Doch warum beschäftigt sich eine 24-Jäh­ri­ge mit dem Altern der Gesellschaft? «Das Thema geht uns alle an», sagt Wyss. Immer weniger Junge werden künftig auf dem Arbeitsmarkt sein, der Kampf um deren Rekrutierung verschärft sich. «Gleichzeitig muss ein Unternehmen dafür sorgen, dass die Älteren à jour bleiben.» Es seien schwierige Fragen, die sich Unternehmen stellen müssen. «Die Unternehmen beginnen erst richtig, sich klar zu werden, was die demografische Entwicklung für sie bedeutet.» Lösungen seien nun gefragt. Die Schlagwörter heissen: flexible Arbeitszeiten, Home-Office oder Teilzeitstellen. Und was ist mit der Frühpensionierung? «Weniger sinnvoll», sagt die Hochschulabsolventin. Viele Unternehmen würden ihren Mitarbeitern zu Recht davon abraten. «Damit der Wissenstransfer gut über die Bühne geht, sollten die kurz vor der Pensionierung stehenden Mitarbeiter sukzessive ihr Pensum reduzieren können», sagt Wyss.

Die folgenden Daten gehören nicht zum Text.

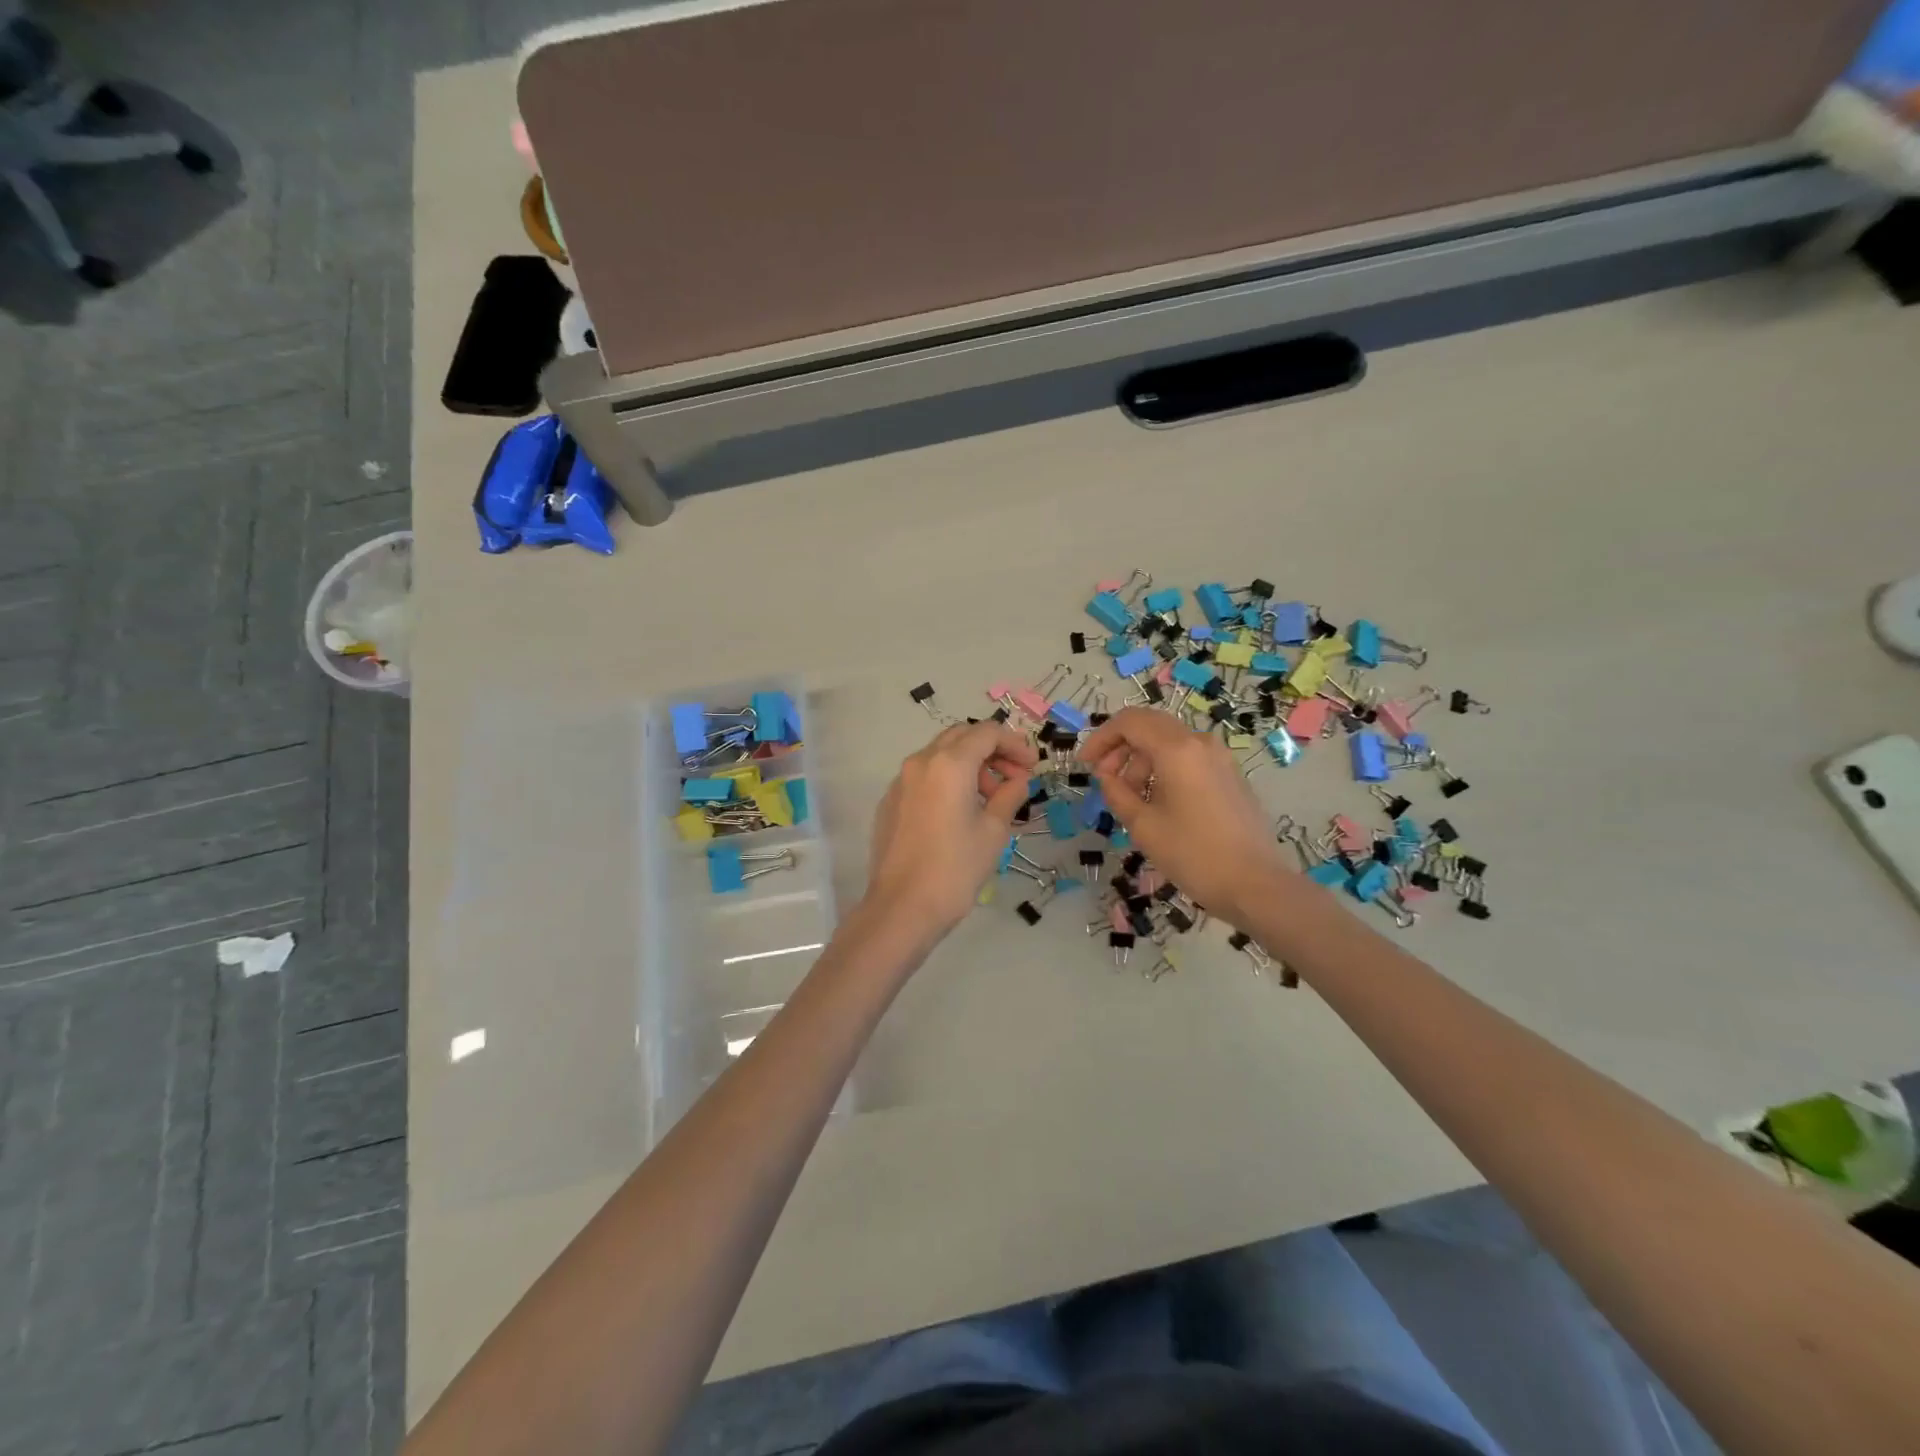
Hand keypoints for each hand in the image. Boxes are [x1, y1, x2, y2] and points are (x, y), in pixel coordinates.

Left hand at [863, 721, 1039, 937]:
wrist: (902, 907)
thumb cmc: (955, 868)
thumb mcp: (994, 831)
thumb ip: (1010, 796)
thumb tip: (1018, 780)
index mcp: (949, 764)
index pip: (987, 732)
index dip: (1015, 743)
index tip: (1032, 765)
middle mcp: (920, 762)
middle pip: (961, 737)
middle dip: (991, 750)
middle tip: (1014, 777)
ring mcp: (900, 781)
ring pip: (940, 755)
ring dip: (969, 765)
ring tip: (990, 800)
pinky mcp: (890, 802)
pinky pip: (924, 777)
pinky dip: (947, 781)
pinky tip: (960, 813)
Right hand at [1080, 707, 1288, 923]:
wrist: (1255, 885)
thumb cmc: (1193, 854)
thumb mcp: (1142, 825)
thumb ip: (1116, 792)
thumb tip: (1107, 775)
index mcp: (1177, 749)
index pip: (1129, 722)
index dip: (1101, 738)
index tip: (1085, 764)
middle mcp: (1200, 742)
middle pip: (1150, 726)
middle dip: (1120, 747)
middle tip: (1103, 778)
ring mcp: (1220, 757)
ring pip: (1169, 742)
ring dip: (1142, 760)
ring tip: (1130, 798)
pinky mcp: (1229, 775)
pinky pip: (1188, 757)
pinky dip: (1164, 768)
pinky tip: (1157, 801)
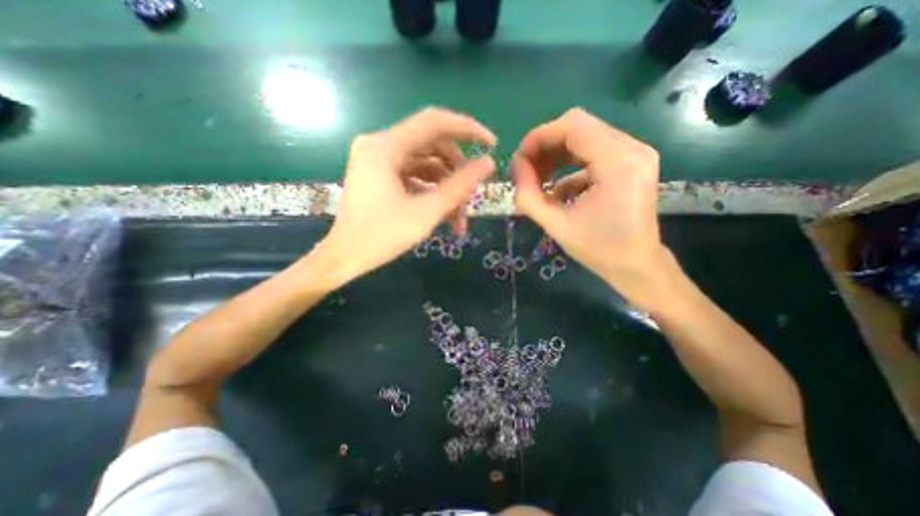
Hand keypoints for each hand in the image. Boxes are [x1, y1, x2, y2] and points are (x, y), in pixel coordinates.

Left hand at [320, 106, 500, 287]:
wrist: (344, 258)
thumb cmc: (381, 237)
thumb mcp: (426, 212)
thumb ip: (459, 186)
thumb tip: (488, 163)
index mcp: (385, 147)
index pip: (435, 122)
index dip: (467, 129)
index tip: (492, 145)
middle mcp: (380, 146)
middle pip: (432, 146)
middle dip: (457, 173)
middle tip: (471, 198)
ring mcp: (379, 161)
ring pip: (426, 164)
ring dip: (447, 188)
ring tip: (458, 219)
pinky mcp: (380, 176)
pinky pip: (415, 176)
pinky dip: (432, 192)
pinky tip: (443, 215)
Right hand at [515, 108, 673, 309]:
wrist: (636, 266)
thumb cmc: (598, 250)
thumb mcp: (555, 225)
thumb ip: (528, 195)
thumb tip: (515, 168)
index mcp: (617, 162)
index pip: (572, 126)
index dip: (539, 137)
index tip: (519, 159)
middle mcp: (632, 148)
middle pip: (578, 126)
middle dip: (545, 145)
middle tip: (526, 170)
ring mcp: (634, 153)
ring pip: (584, 137)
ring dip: (555, 154)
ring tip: (537, 178)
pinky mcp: (630, 163)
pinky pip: (592, 152)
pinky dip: (569, 165)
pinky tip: (558, 189)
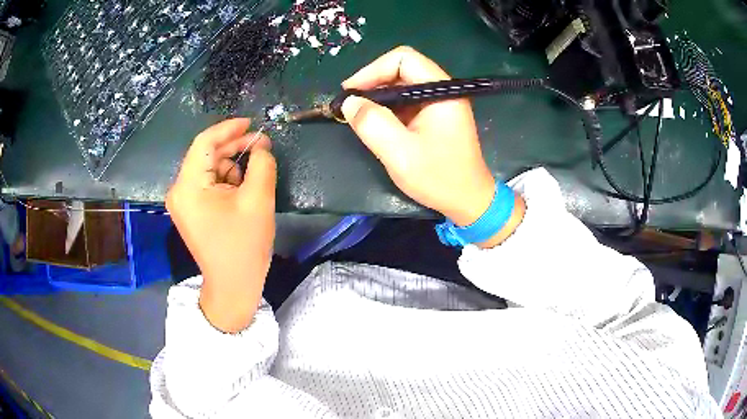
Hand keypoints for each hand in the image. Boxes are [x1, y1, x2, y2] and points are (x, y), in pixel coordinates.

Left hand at [167, 118, 275, 332]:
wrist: (233, 286)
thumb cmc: (244, 246)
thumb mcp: (258, 200)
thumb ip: (262, 164)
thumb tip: (261, 146)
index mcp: (188, 186)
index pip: (204, 142)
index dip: (229, 128)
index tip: (252, 123)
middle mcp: (179, 190)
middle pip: (205, 154)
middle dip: (233, 147)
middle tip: (261, 145)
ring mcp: (182, 201)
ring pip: (207, 167)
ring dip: (231, 165)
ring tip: (252, 176)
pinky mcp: (189, 209)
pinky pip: (206, 183)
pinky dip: (224, 180)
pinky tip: (240, 190)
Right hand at [341, 46, 524, 246]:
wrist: (469, 201)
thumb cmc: (439, 178)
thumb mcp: (400, 153)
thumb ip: (372, 124)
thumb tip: (349, 102)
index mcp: (442, 91)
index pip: (403, 59)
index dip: (372, 70)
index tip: (351, 92)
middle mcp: (443, 90)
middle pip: (402, 69)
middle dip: (373, 82)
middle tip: (350, 104)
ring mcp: (441, 102)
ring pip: (403, 84)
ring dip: (379, 96)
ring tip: (359, 114)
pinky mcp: (436, 115)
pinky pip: (408, 101)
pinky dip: (389, 107)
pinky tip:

«Der Aufwand hat sich gelohnt»

Ihre Bachelorarbeit handle laut Wyss nur einige Aspekte des komplexen Themas ab. Umso mehr freue es sie, dass das Institut für Finanzdienstleistungen der Hochschule Luzern aufgrund ihrer Arbeit in diesem Bereich weiter forschen wird. Was genau, sei noch unklar. Aber es zeige ihr, dass sie mit dem Thema richtig lag, sagt Wyss. «Jedes Unternehmen muss sich mit den Fragen auseinandersetzen.» Und sie, wie sieht die Studienabsolventin das Altern? «Ich bin noch jung», sagt Wyss. Zuerst wolle sie den Berufseinstieg schaffen, sich irgendwo im Finanzbereich ein Praktikum suchen. «Alles andere werde ich sehen.» Zuerst erhole sie sich aber von den Prüfungen und der Bachelorarbeit. «Das Studium war herausfordernd und auch anstrengend. Doch ich bin stolz auf meine Leistung und überzeugt, dass sich der Aufwand definitiv gelohnt hat.»